* **The task**:
Retype the lines of the items without changes, starting at the line that contains "Все права защищены" and ending with the last line of the items, both ends included. Leave the pictures out of your answer.

* **Records supplied**:

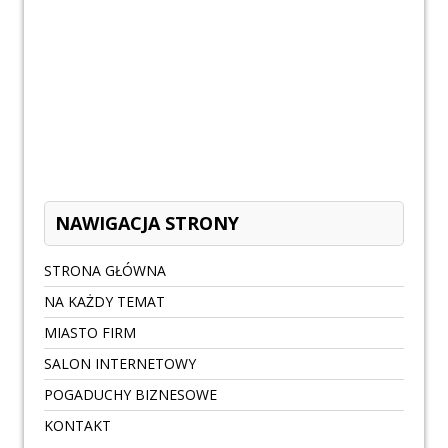
NAWIGACJA STRONY
STRONA GŁÓWNA
NA KAŻDY TEMAT
MIASTO FIRM
SALON INTERNETOWY
POGADUCHY BIZNESOWE
KONTAKT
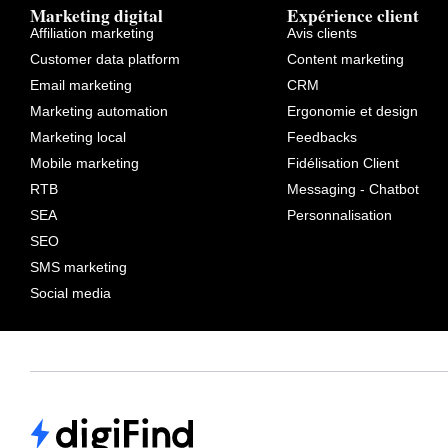
Marketing digital
Expérience client
Affiliation marketing
Avis clients
Customer data platform
Content marketing
Email marketing
CRM
Marketing automation
Ergonomie et design
Marketing local
Feedbacks
Mobile marketing
Fidélisation Client
RTB
Messaging - Chatbot
SEA
Personnalisation
SEO
SMS marketing
Social media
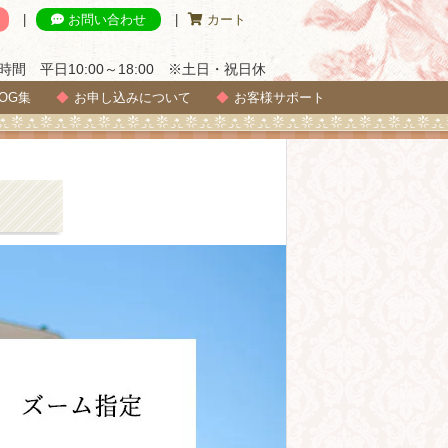
お問い合わせ
カート
時間 平日10:00～18:00 ※土日・祝日休
OG集
お申し込みについて
お客様サポート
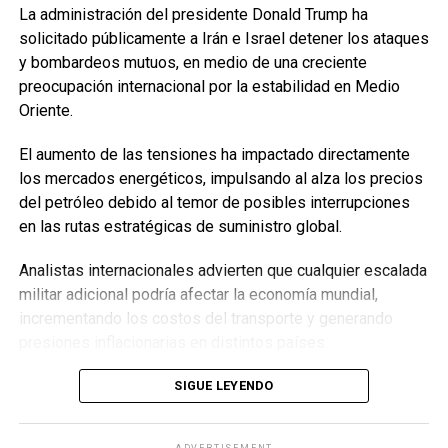
La administración del presidente Donald Trump ha
solicitado públicamente a Irán e Israel detener los ataques
y bombardeos mutuos, en medio de una creciente
preocupación internacional por la estabilidad en Medio
Oriente.
El aumento de las tensiones ha impactado directamente
los mercados energéticos, impulsando al alza los precios
del petróleo debido al temor de posibles interrupciones
en las rutas estratégicas de suministro global.
Analistas internacionales advierten que cualquier escalada
militar adicional podría afectar la economía mundial,
incrementando los costos del transporte y generando
presiones inflacionarias en distintos países.
La comunidad internacional continúa promoviendo canales
SIGUE LEYENDO
diplomáticos para evitar una mayor desestabilización
regional y proteger la seguridad energética global.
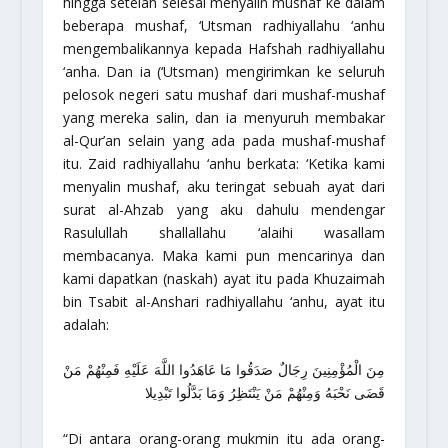
hingga setelah selesai menyalin mushaf ke dalam
beberapa mushaf, ‘Utsman
radhiyallahu ‘anhu
mengembalikannya kepada Hafshah
radhiyallahu
‘anha
. Dan ia (‘Utsman) mengirimkan ke seluruh
pelosok negeri satu mushaf dari mushaf-mushaf
yang mereka salin, dan ia menyuruh membakar
al-Qur’an selain yang ada pada mushaf-mushaf
itu. Zaid
radhiyallahu ‘anhu
berkata: ‘Ketika kami
menyalin mushaf, aku teringat sebuah ayat dari
surat al-Ahzab yang aku dahulu mendengar
Rasulullah
shallallahu ‘alaihi wasallam
membacanya. Maka kami pun mencarinya dan
kami dapatkan (naskah) ayat itu pada Khuzaimah
bin Tsabit al-Anshari
radhiyallahu ‘anhu
, ayat itu
adalah:
مِنَ الْمُؤْمِنِينَ رِجَالٌ صَدَقُوا مَا عَاهَدُوا اللَّهَ عَلَيْهِ فَمِنْهُمْ مَنْ
قَضَى نَحْبَهُ وَمِنْهُمْ مَنْ يَنْتَظِرُ وَمَا بَدَّلُوا تَبْدِيلا
“Di antara orang-orang mukmin itu ada orang-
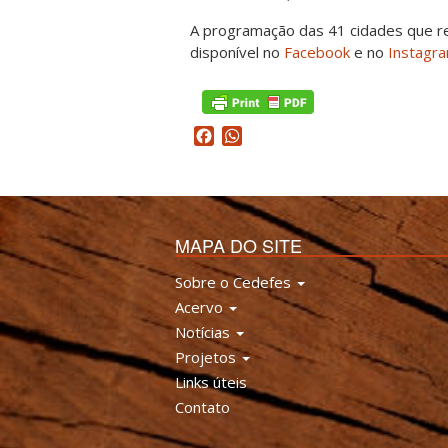
A programação das 41 cidades que re
disponível no
Facebook
e no
Instagr
Facebook
WhatsApp
MAPA DO SITE
Sobre o Cedefes
Acervo
Notícias
Projetos
Links úteis
Contato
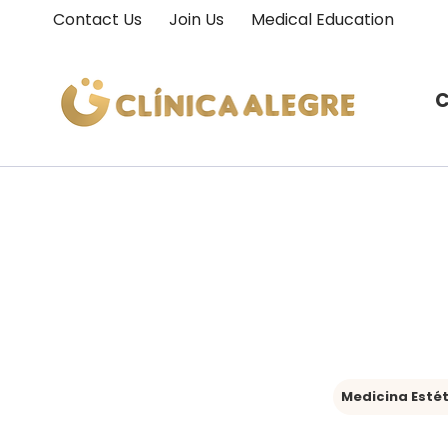
Contact Us
Join Us
Medical Education
C
Medicina Esté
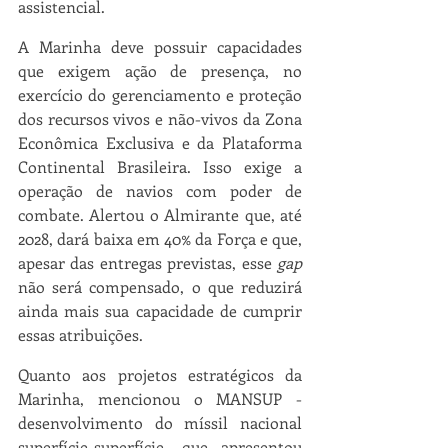
assistencial.
A Marinha deve possuir capacidades 
que exigem ação de presença, no 
exercício do gerenciamento e proteção 
dos recursos vivos e não-vivos da Zona 
Econômica Exclusiva e da Plataforma 
Continental Brasileira. Isso exige a 
operação de navios com poder de 
combate. Alertou o Almirante que, até 
2028, dará baixa em 40% da Força e que, 
apesar das entregas previstas, esse 
gap 
não será compensado, o que reduzirá 
ainda mais sua capacidade de cumprir 
essas atribuições.
Quanto aos projetos estratégicos da 
Marinha, mencionou o MANSUP - 
desenvolvimento do míssil nacional 
superfície-superfície, que apresentou 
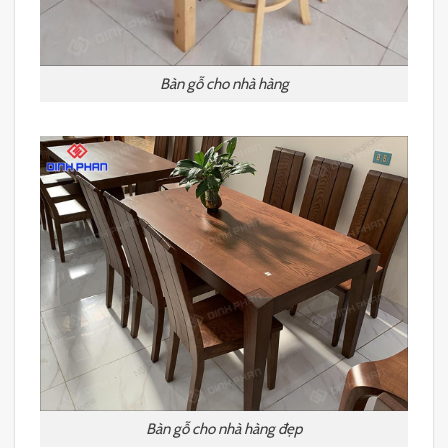
Bàn gỗ cho nhà hàng
Bàn gỗ cho nhà hàng đẹp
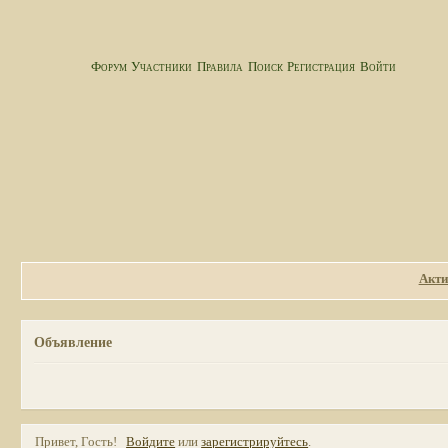
Форум
Участники
Правила
Поиск
Регистрация
Войти
Акти
Объявление
Привет, Гость!
Войдите
или
зарегистрируйтесь
.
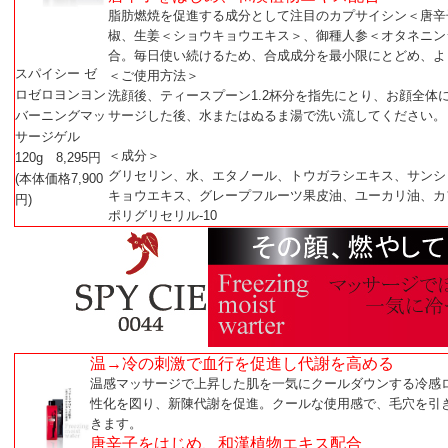
脂肪燃焼を促進する成分として注目のカプサイシン＜唐辛
椒、生姜＜ショウキョウエキス＞、御種人参＜オタネニン
合。毎日使い続けるため、合成成分を最小限にとどめ、よ
スパイシー ゼ
＜ご使用方法＞
ロゼロヨンヨン
洗顔後、ティースプーン1.2杯分を指先にとり、お顔全体
バーニングマッ
サージした後、水またはぬるま湯で洗い流してください。
サージゲル
＜成分＞
120g 8,295円
グリセリン、水、エタノール、トウガラシエキス、サンシ
(本体価格7,900
キョウエキス、グレープフルーツ果皮油、ユーカリ油、カ
円)
ポリグリセリル-10
温→冷の刺激で血行を促進し代謝を高める
温感マッサージで上昇した肌を一気にクールダウンする冷感
性化を図り、新陳代謝を促進。クールな使用感で、毛穴を引
きます。
唐辛子をはじめ、和漢植物エキス配合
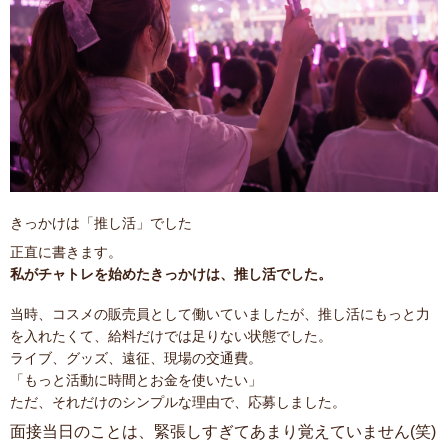
きっかけは「推し活」でした
正直に書きます。
私がチャトレを始めたきっかけは、推し活でした。
当時、コスメの販売員として働いていましたが、推し活にもっと力
を入れたくて、給料だけでは足りない状態でした。
ライブ、グッズ、遠征、現場の交通費。
「もっと活動に時間とお金を使いたい」
ただ、それだけのシンプルな理由で、応募しました。
面接当日のことは、緊張しすぎてあまり覚えていません(笑)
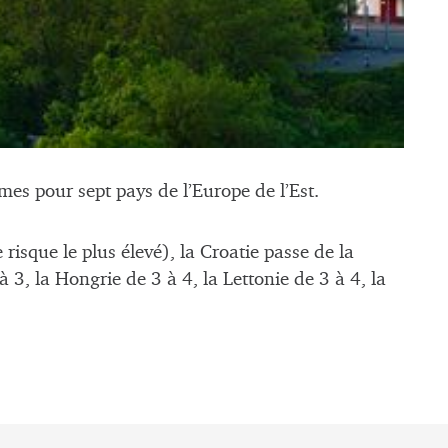
mes pour sept pays de l’Europe de l’Est.
 risque le plus élevé), la Croatie passe de la
 à 3, la Hongrie de 3 à 4, la Lettonie de 3 à 4, la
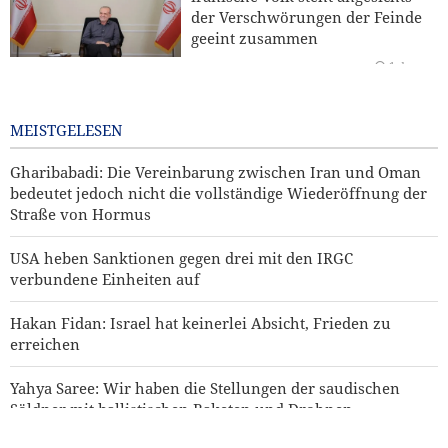
Söldner mit ballistischen Raketen und Drohnen
der Verschwörungen der Feinde
zerschlagen
geeint zusammen
1 day ago
Iran und Kirgisistan bekräftigen Ausbau der
Zusammenarbeit in Handel und Bergbau
Bekannter US-Journalist: Trump
hätte eine Ohrfeige verdient
MEISTGELESEN
1 day ago
Gharibabadi: Die Vereinbarung zwischen Iran und Oman
bedeutet jedoch nicht die vollständige Wiederöffnung der
Straße von Hormus
USA heben Sanktionen gegen drei mit den IRGC
verbundene Einheiten auf
Hakan Fidan: Israel hat keinerlei Absicht, Frieden zu
erreichen
Yahya Saree: Wir haben die Stellungen der saudischen
Söldner mit ballistischen Raketen und Drohnen
zerschlagen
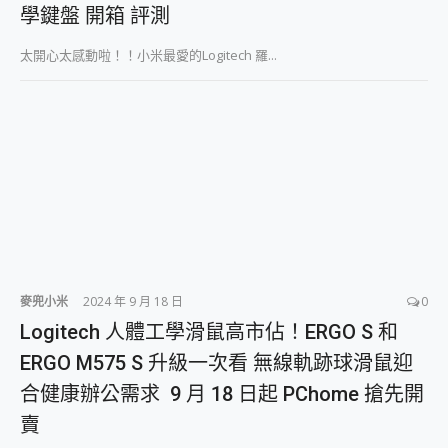
學鍵盤 開箱 評測
太開心太感動啦！！小米最愛的Logitech 羅...
麥兜小米
2024 年 9 月 18 日
0
Logitech 人體工學滑鼠高市佔！ERGO S 和
ERGO M575 S 升級一次看 無線軌跡球滑鼠迎
合健康辦公需求 9 月 18 日起 PChome 搶先開
賣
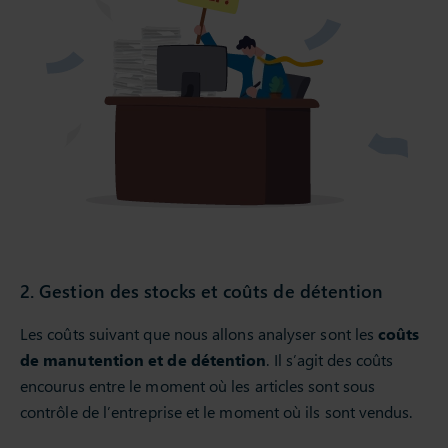
2. Gestion des stocks et coûts de détention
Les coûts suivant que nous allons analyser sont les
coûts
de manutention et de détention
. Il s’agit des coûts
encourus entre le moment où les articles sont sous
contrôle de l’entreprise et le moment où ils sont vendus.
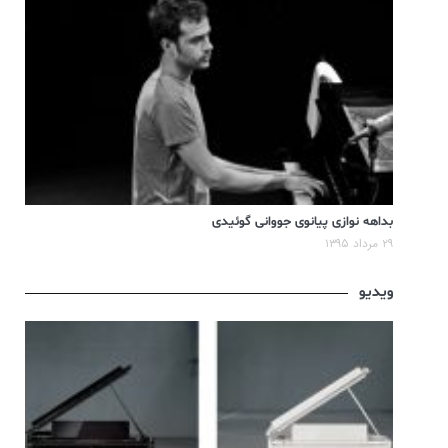
بداهه نوازی پیانوی جووانی گوئیدی
۲۹ مرداد ۱۳۹۵
ویدیو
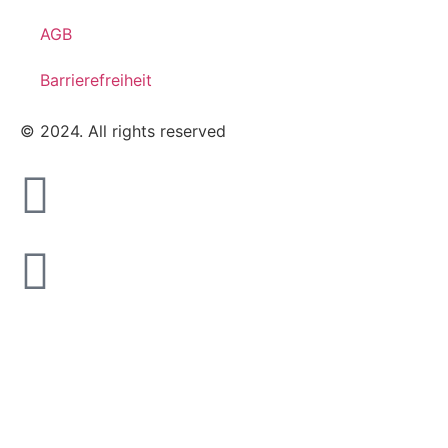
AGB
Barrierefreiheit
© 2024. All rights reserved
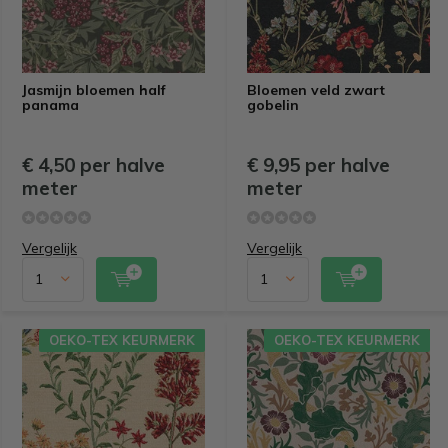
Jasmijn bloemen half
Bloemen veld zwart
panama
gobelin
€ 4,50 per halve
€ 9,95 per halve
meter
meter
Vergelijk
Vergelijk
OEKO-TEX KEURMERK
OEKO-TEX KEURMERK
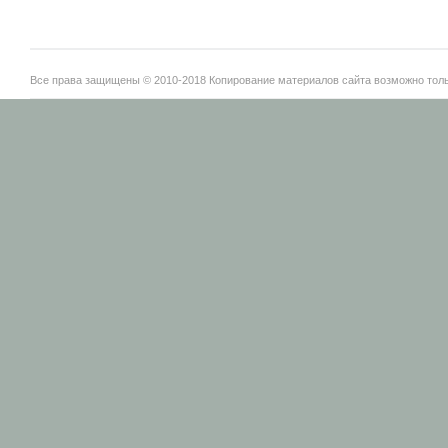
Все права защищены © 2010-2018 Копирование материалов сайта возможно тольк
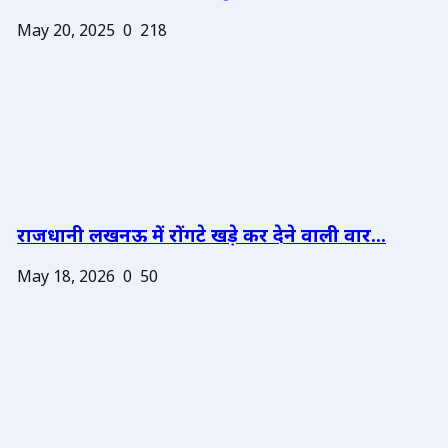
May 20, 2025
0
218
राजधानी लखनऊ में रोंगटे खड़े कर देने वाली वार...
May 18, 2026
0
50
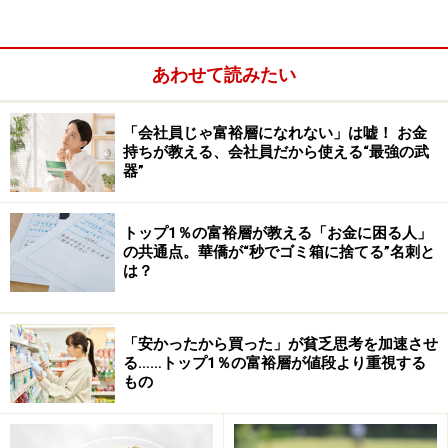
あわせて読みたい
「会社員じゃ富裕層になれない」は嘘！ お金
持ちが教える、会社員だから使える“最強の武
器”
トップ1％の富裕層が教える「お金に困る人」
の共通点。華僑が“秒でゴミ箱に捨てる”名刺と
は？
また、お米や日用品などの生活密着型の返礼品に注目し
てみましょう。物価高の今、毎日必ず使うものを返礼品
「安かったから買った」が貧乏思考を加速させ
る……トップ1％の富裕層が値段より重視する
に選ぶと、家計の助けにもなります。
もの
「ポイント還元」が終了した場合は、どう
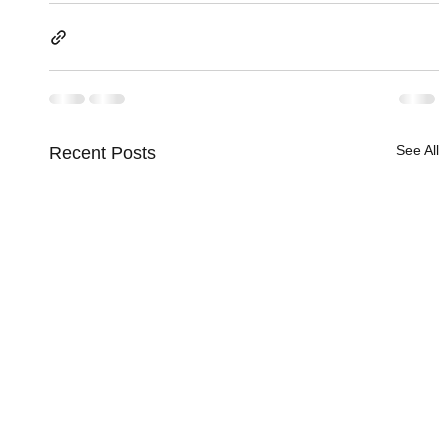
See All
Recent Posts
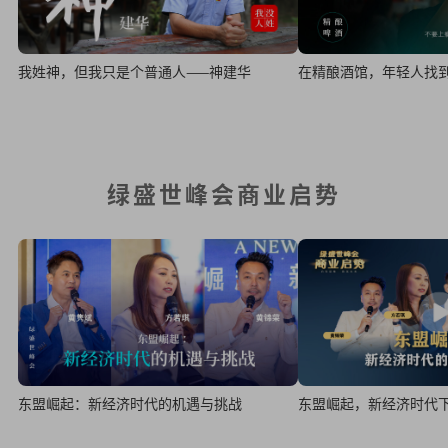
在精酿酒馆，年轻人找
我姓神，但我只是个普通人——神建华
绿盛世峰会商业启势
东盟崛起：新经济时代的机遇与挑战
东盟崛起，新经济时代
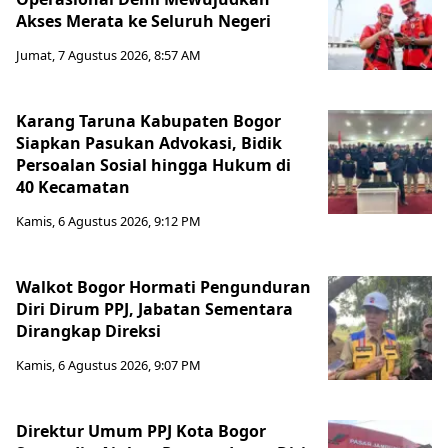
Akses Merata ke Seluruh Negeri
Jumat, 7 Agustus 2026, 8:57 AM
Karang Taruna Kabupaten Bogor
Siapkan Pasukan Advokasi, Bidik
Persoalan Sosial hingga Hukum di
40 Kecamatan
Kamis, 6 Agustus 2026, 9:12 PM
Walkot Bogor Hormati Pengunduran
Diri Dirum PPJ, Jabatan Sementara
Dirangkap Direksi
Kamis, 6 Agustus 2026, 9:07 PM
Direktur Umum PPJ Kota Bogor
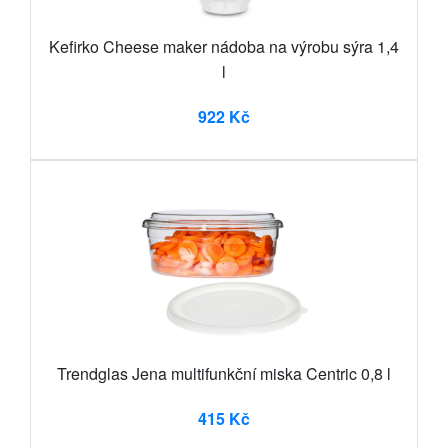
Kefirko Cheese maker nádoba na výrobu sýra 1,4
l
922 Kč
Trendglas Jena multifunkční miska Centric 0,8 l
415 Kč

* **Task answer**:
Все права защищены © 2010-2018 Копирование материалов сайта возможно тольк
May 20, 2025
0
218
राजधानी लखनऊ में रोंगटे खड़े कर देने वाली वार...
May 18, 2026
0
50
あわせて読みたい
「会社員じゃ富裕層になれない」は嘘！ お金
持ちが教える、会社員だから使える“最強の武
器”
トップ1％の富裕層が教える「お金に困る人」
の共通点。華僑が“秒でゴミ箱に捨てる”名刺と
は？
また、お米や日用品などの生活密着型の返礼品に注目し
てみましょう。物価高の今、毎日必ず使うものを返礼品
「安かったから買った」が貧乏思考を加速させ
る……トップ1％の富裕層が値段より重視する
に選ぶと、家計の助けにもなります。
もの
「ポイント還元」が終了した場合は、どう
See All
Recent Posts
在精酿酒馆，年轻人找
我姓神，但我只是个普通人——神建华
绿盛世峰会商业启势
东盟崛起：新经济时代的机遇与挑战
东盟崛起，新经济时代
Akses Merata ke Seluruh Negeri
Jumat, 7 Agustus 2026, 8:57 AM
Karang Taruna Kabupaten Bogor
Siapkan Pasukan Advokasi, Bidik
Persoalan Sosial hingga Hukum di
40 Kecamatan
Kamis, 6 Agustus 2026, 9:12 PM
Walkot Bogor Hormati Pengunduran
Diri Dirum PPJ, Jabatan Sementara
Dirangkap Direksi
Kamis, 6 Agustus 2026, 9:07 PM
Direktur Umum PPJ Kota Bogor
Kefirko Cheese maker nádoba na výrobu sýra 1,4
l
922 Kč
Trendglas Jena multifunkční miska Centric 0,8 l
415 Kč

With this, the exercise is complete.